▸ **Dataset entries**
--

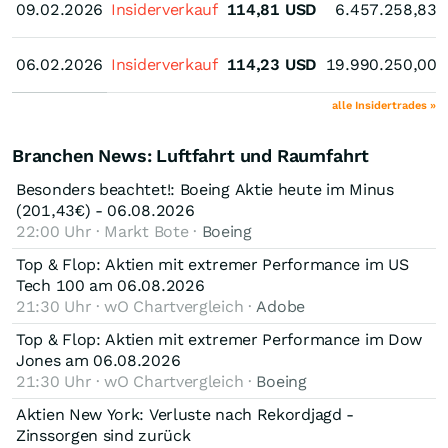
09.02.2026
09.02.2026
Insiderverkauf
114,81
USD
6.457.258,83
06.02.2026
06.02.2026
Insiderverkauf
114,23
USD
19.990.250,00
alle Insidertrades »
Branchen News: Luftfahrt und Raumfahrt
Besonders beachtet!: Boeing Aktie heute im Minus
(201,43€) - 06.08.2026
22:00 Uhr · Markt Bote ·
Boeing
Top & Flop: Aktien mit extremer Performance im US
Tech 100 am 06.08.2026
21:30 Uhr · wO Chartvergleich ·
Adobe
Top & Flop: Aktien mit extremer Performance im Dow
Jones am 06.08.2026
21:30 Uhr · wO Chartvergleich ·
Boeing
Aktien New York: Verluste nach Rekordjagd -
Zinssorgen sind zurück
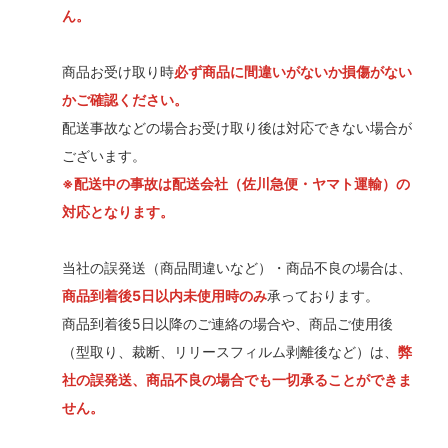
ん。
商品お受け取り時
必ず商品に間違いがないか損傷がない
かご確認ください。
配送事故などの場合お受け取り後は対応できない場合が
ございます。
※配送中の事故は配送会社（佐川急便・ヤマト運輸）の
対応となります。
当社の誤発送（商品間違いなど）・商品不良の場合は、
商品到着後5日以内未使用時のみ
承っております。
商品到着後5日以降のご連絡の場合や、商品ご使用後
（型取り、裁断、リリースフィルム剥離後など）は、
弊
社の誤発送、商品不良の場合でも一切承ることができま
せん。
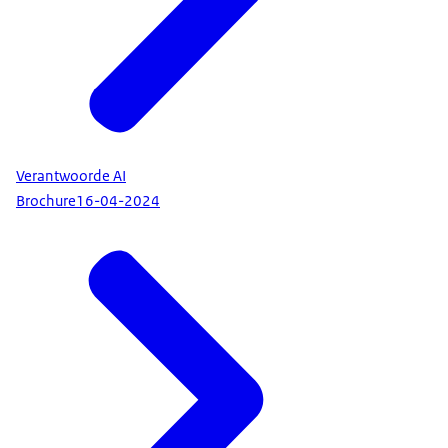
Verantwoorde AI
Brochure
16-04-2024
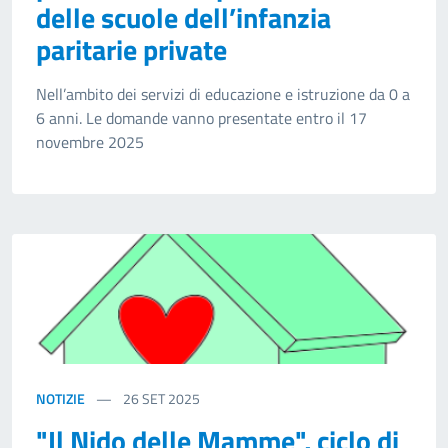
delle scuole dell’infanzia
paritarie private
Nell’ambito dei servizi di educazione e istruzione da 0 a
6 anni. Le domande vanno presentate entro il 17
novembre 2025
NOTIZIE
26
SET 2025
"Il Nido delle Mamme", ciclo di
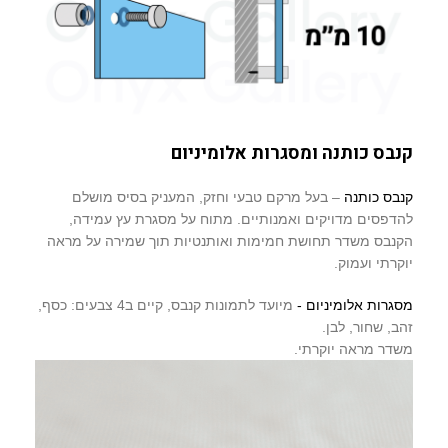
קנבס כותנה ומסגרות אלומיניום
קנבס כותנה
– בעל מרקם טבעי וחזק, המעניק בסיס מושלם
להדפסים מדויקים ואמנותיים. מתוח על מסגרת עץ עמידה,
הקנבס משדר תחושת חמימות ואותנטיות תוך שמירה על מראה
יוקרתי ועמוק.
מסגרות אלומיניום -
מיועד לתמונות קנבס, קיים ב4 צבעים: כסף,
זהב, שחור, לבן.
משדר מראה יוקרתי.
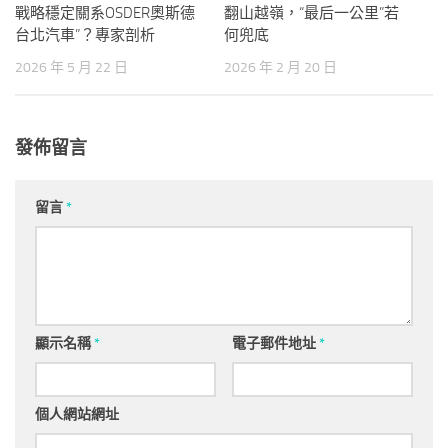
戰略穩定關系OSDER奧斯德
翻山越嶺，“最后一公里”若
台北汽車”？專家剖析
何兜底
2026 年 5 月 22 日
2026 年 2 月 20 日
發佈留言
留言
*
顯示名稱
*
電子郵件地址
*
個人網站網址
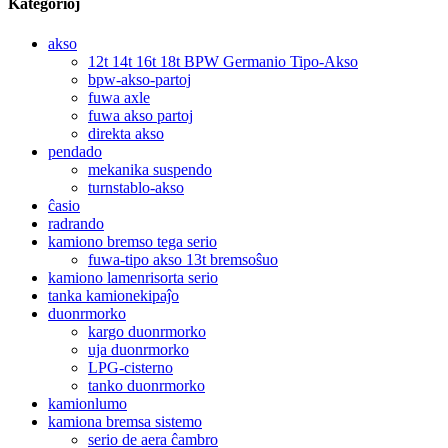
Kategorioj
akso
12t 14t 16t 18t BPW Germanio Tipo-Akso
bpw-akso-partoj
fuwa axle
fuwa akso partoj
direkta akso
pendado
mekanika suspendo
turnstablo-akso
ĉasio
radrando
kamiono bremso tega serio
fuwa-tipo akso 13t bremsoŝuo
kamiono lamenrisorta serio
tanka kamionekipaĵo
duonrmorko
kargo duonrmorko
uja duonrmorko
LPG-cisterno
tanko duonrmorko
kamionlumo
kamiona bremsa sistemo
serio de aera ĉambro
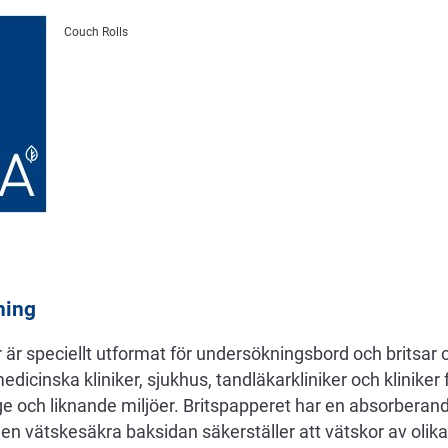
Couch Rolls
ning
r speciellt utformat för undersökningsbord och britsar o
medicinska kliniker, sjukhus, tandläkarkliniker och kliniker 
e och liknande miljöer. Britspapperet har en absorberand
 vätskesäkra baksidan säkerställer att vätskor av olika 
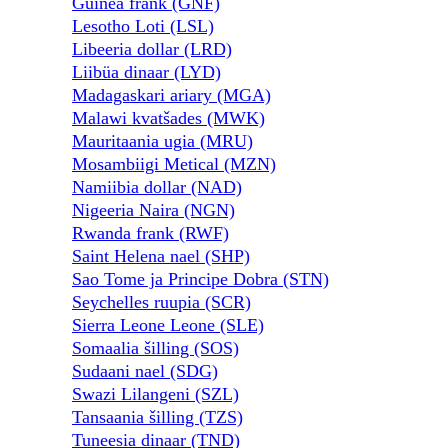
Guinea frank (GNF)
Lesotho Loti (LSL)
Libeeria dollar (LRD)
Liibüa dinaar (LYD)
Madagaskari ariary (MGA)
Malawi kvatšades (MWK)
Mauritaania ugia (MRU)
Mosambiigi Metical (MZN)
Namiibia dollar (NAD)
Nigeeria Naira (NGN)
Rwanda frank (RWF)
Saint Helena nael (SHP)
Sao Tome ja Principe Dobra (STN)
Seychelles ruupia (SCR)
Sierra Leone Leone (SLE)
Somaalia šilling (SOS)
Sudaani nael (SDG)
Swazi Lilangeni (SZL)
Tansaania šilling (TZS)
Tuneesia dinaar (TND)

--

▸ **Assigned task**
Edit the listing by replacing "Insiderverkauf" with "Insiderkauf" everywhere, leaving every other line unchanged, and give back the text of all the entries without the pictures.

▸ **Finished task**
09.02.2026
09.02.2026
Insiderkauf
114,81
USD
6.457.258,83
06.02.2026
06.02.2026
Insiderkauf
114,23
USD
19.990.250,00
alle Insidertrades »
Branchen News: Luftfahrt und Raumfahrt
Besonders beachtet!: Boeing Aktie heute im Minus
(201,43€) - 06.08.2026
22:00 Uhr · Markt Bote ·
Boeing
Top & Flop: Aktien mit extremer Performance im US
Tech 100 am 06.08.2026
21:30 Uhr · wO Chartvergleich ·
Adobe
Top & Flop: Aktien mit extremer Performance im Dow
Jones am 06.08.2026
21:30 Uhr · wO Chartvergleich ·
Boeing
Aktien New York: Verluste nach Rekordjagd -
Zinssorgen sind zurück
ん。
商品お受け取り時
必ず商品に間違いがないか損傷がない
かご確認ください。
配送事故などの場合お受け取り後は対応できない場合が
ございます。
※配送中の事故は配送会社（佐川急便・ヤマト運輸）の
対応となります。
当社の誤発送（商品間違いなど）・商品不良の場合は、
商品到着後5日以内未使用時のみ
承っております。
商品到着後5日以降のご連絡の場合や、商品ご使用後
（型取り、裁断、リリースフィルム剥離後など）は、
弊
社の誤発送、商品不良の場合でも一切承ることができま
せん。
Verantwoorde AI
Brochure
16-04-2024
delle scuole dell’infanzia
paritarie private
Nell’ambito dei servizi di educazione e istruzione da 0 a
6 anni. Le domande vanno presentate entro il 17
novembre 2025
NOTIZIE
26
SET 2025
"Il Nido delle Mamme", ciclo di
קנבס כותנה ומסגרות אלומיניום
קנבס כותנה
– בעל מרקם טבעי וחזק, המעניק בסיס מושלם
להדפסים מדויקים ואמנותיים. מתוח על מסגרת עץ עמידה,
הקנבס משדר תחושת חמימות ואותנטיות תוך שמירה על מראה
יוקרתי ועמוק.
מסגרות אלומיניום -
מיועד לתמונות קנבס, קיים ב4 צבעים: כסף,
זהב, שחור, לבן.
משדר מראה יוקרתי.
戰略穩定關系OSDER奧斯德
翻山越嶺，“最后一公里”若
台北汽車”？專家剖析
何兜底
2026 年 5 月 22 日
2026 年 2 月 20 日
發佈留言
留言
*
顯示名稱
*
電子郵件地址
*
個人網站網址
Kategorioj
akso
12t 14t 16t 18t BPW Germanio Tipo-Akso
bpw-akso-partoj
fuwa axle
fuwa akso partoj
direkta akso
pendado
mekanika suspendo
turnstablo-akso
ĉasio
radrando
kamiono bremso tega serio
fuwa-tipo akso 13t bremsoŝuo
kamiono lamenrisorta serio
tanka kamionekipaĵo
duonrmorko
kargo duonrmorko
uja duonrmorko
LPG-cisterno
tanko duonrmorko
kamionlumo
kamiona bremsa sistemo
serio de aera ĉambro
Couch Rolls
ning
r speciellt utformat för undersökningsbord och britsar o
medicinska kliniker, sjukhus, tandläkarkliniker och kliniker 
e och liknande miljöer. Britspapperet har en absorberand
 vätskesäkra baksidan säkerställer att vätskor av olika 
Guinea frank (GNF)
Lesotho Loti (LSL)
Libeeria dollar (LRD)
Liibüa dinaar (LYD)
Madagaskari ariary (MGA)
Malawi kvatšades (MWK)
Mauritaania ugia (MRU)
Mosambiigi Metical (MZN)
Namiibia dollar (NAD)
Nigeeria Naira (NGN)
Rwanda frank (RWF)
Saint Helena nael (SHP)
Sao Tome ja Principe Dobra (STN)
Seychelles ruupia (SCR)
Sierra Leone Leone (SLE)
Somaalia šilling (SOS)
Sudaani nael (SDG)
Swazi Lilangeni (SZL)
Tansaania šilling (TZS)
Tuneesia dinaar (TND)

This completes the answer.